» **Exercise brief**
Find the string "different" in the data, and copy out each line that has it.

** Opening Stored data block **

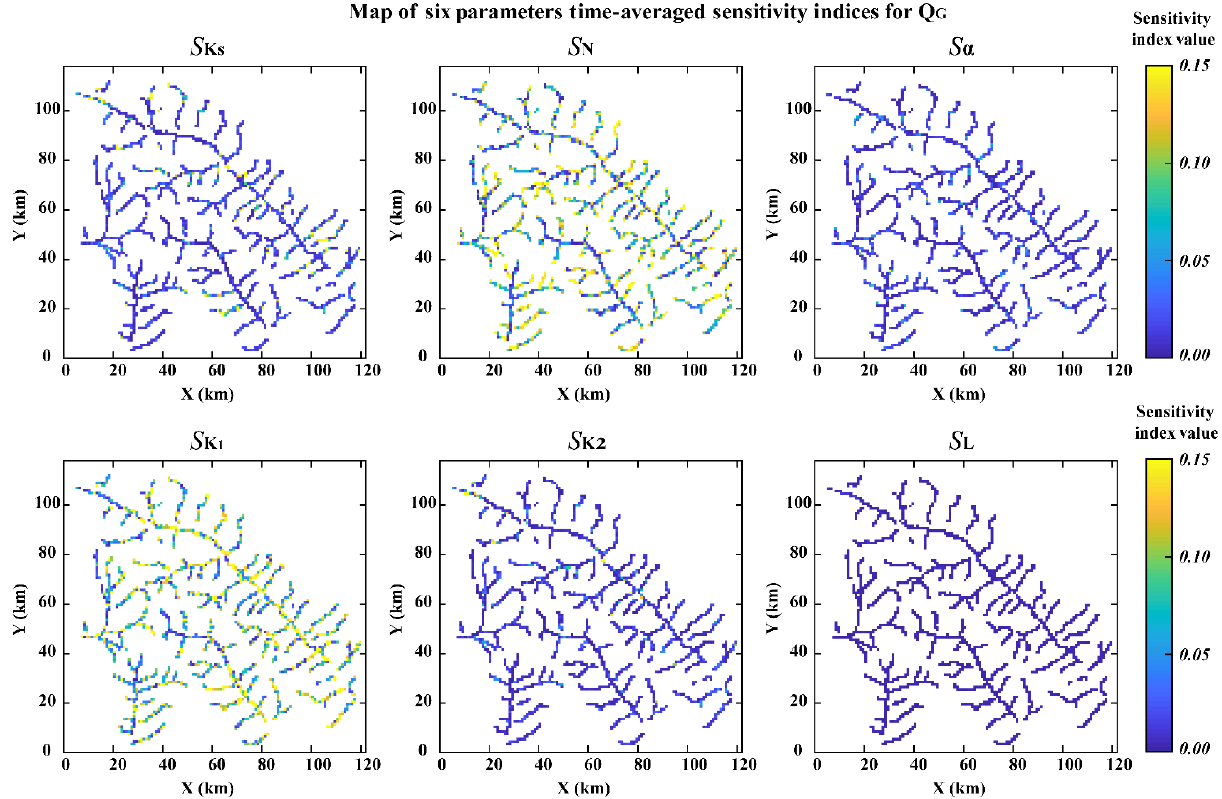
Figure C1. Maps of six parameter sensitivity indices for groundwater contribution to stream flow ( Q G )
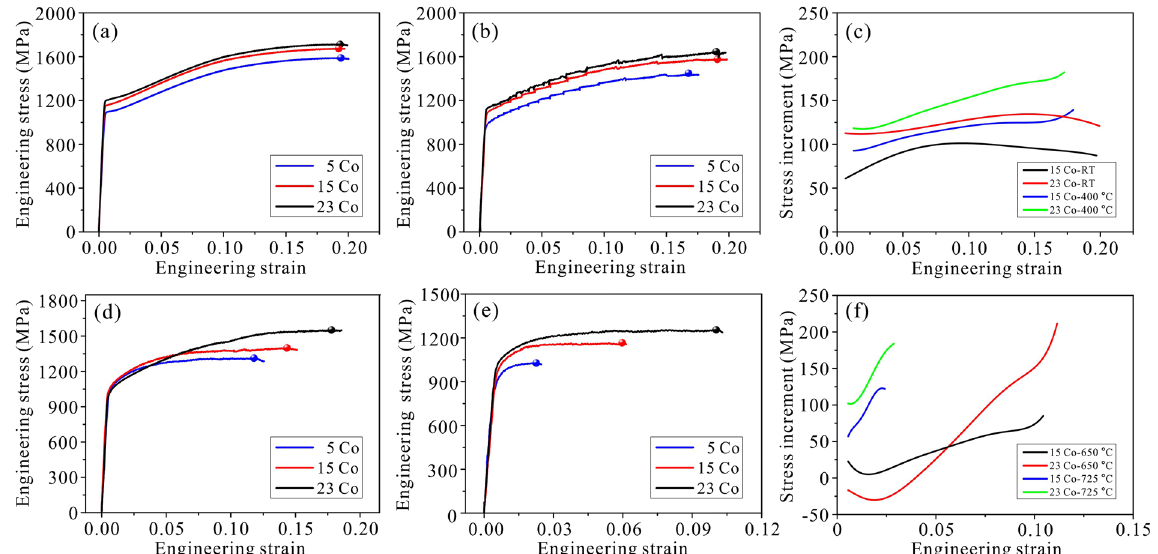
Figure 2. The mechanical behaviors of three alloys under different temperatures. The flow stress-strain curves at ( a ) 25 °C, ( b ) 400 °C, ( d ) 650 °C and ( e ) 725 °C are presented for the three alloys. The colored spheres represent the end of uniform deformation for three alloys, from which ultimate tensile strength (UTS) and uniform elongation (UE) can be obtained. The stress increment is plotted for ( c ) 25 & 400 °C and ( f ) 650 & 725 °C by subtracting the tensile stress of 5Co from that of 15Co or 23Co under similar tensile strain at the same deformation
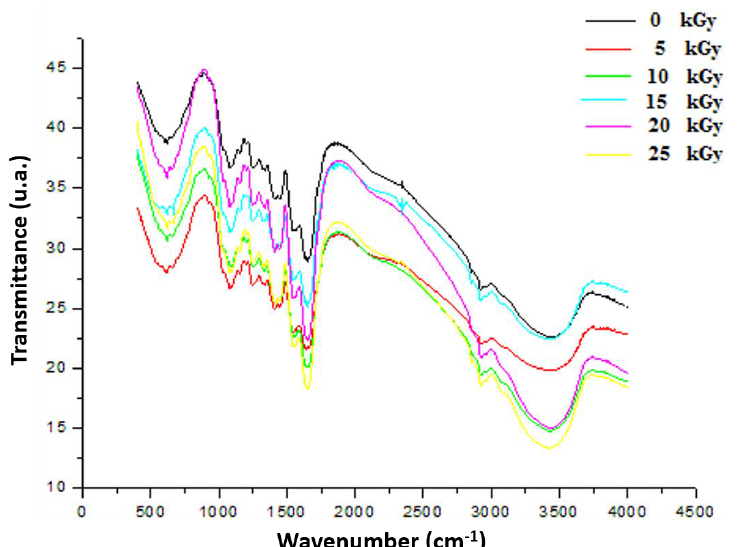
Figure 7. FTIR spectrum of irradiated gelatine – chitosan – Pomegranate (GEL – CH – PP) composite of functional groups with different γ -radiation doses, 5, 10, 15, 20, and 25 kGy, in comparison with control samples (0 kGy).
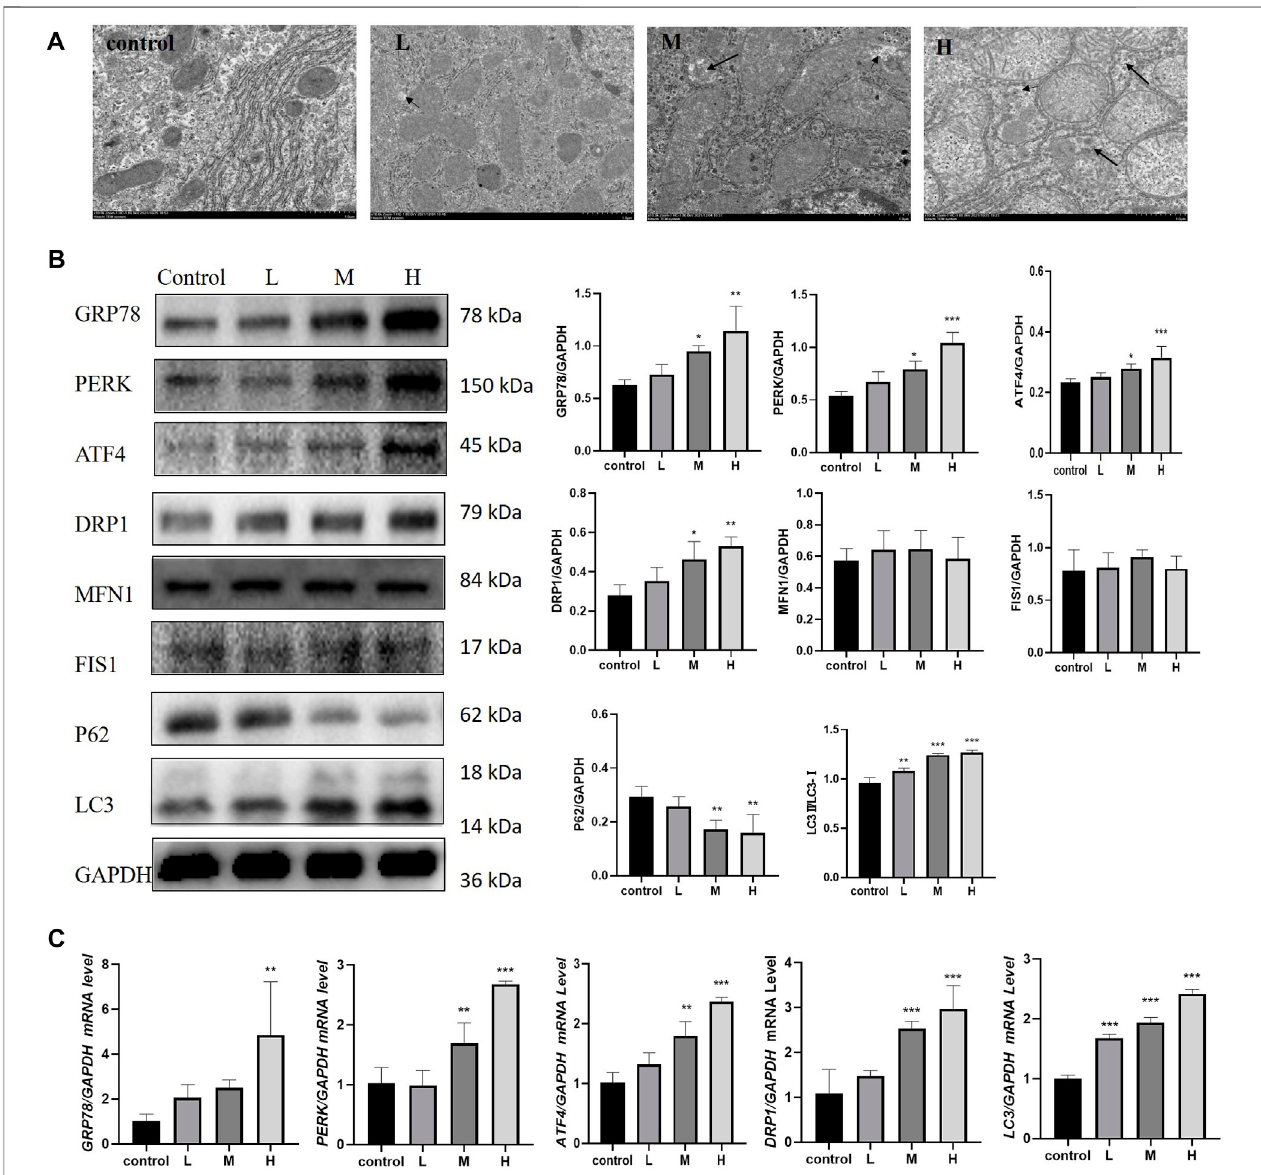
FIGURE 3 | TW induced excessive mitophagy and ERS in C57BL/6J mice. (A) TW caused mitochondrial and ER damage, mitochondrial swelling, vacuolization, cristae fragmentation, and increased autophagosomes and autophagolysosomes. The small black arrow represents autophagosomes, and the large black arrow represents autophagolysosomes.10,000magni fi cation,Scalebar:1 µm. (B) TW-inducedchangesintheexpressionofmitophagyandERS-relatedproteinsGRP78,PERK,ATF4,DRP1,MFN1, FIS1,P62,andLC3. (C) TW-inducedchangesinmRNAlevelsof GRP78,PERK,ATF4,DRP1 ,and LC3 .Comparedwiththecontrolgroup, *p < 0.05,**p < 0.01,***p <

** Closing Stored data block **

» **Worked solution**
Figure 2. The mechanical behaviors of three alloys under different temperatures. The flow stress-strain curves at ( a ) 25 °C, ( b ) 400 °C, ( d ) 650 °C and ( e ) 725 °C are presented for the three alloys. The colored spheres represent the end of uniform deformation for three alloys, from which ultimate tensile strength (UTS) and uniform elongation (UE) can be obtained. The stress increment is plotted for ( c ) 25 & 400 °C and ( f ) 650 & 725 °C by subtracting the tensile stress of 5Co from that of 15Co or 23Co under similar tensile strain at the same deformation
Figure 7. FTIR spectrum of irradiated gelatine – chitosan – Pomegranate (GEL – CH – PP) composite of functional groups with different γ -radiation doses, 5, 10, 15, 20, and 25 kGy, in comparison with control samples (0 kGy).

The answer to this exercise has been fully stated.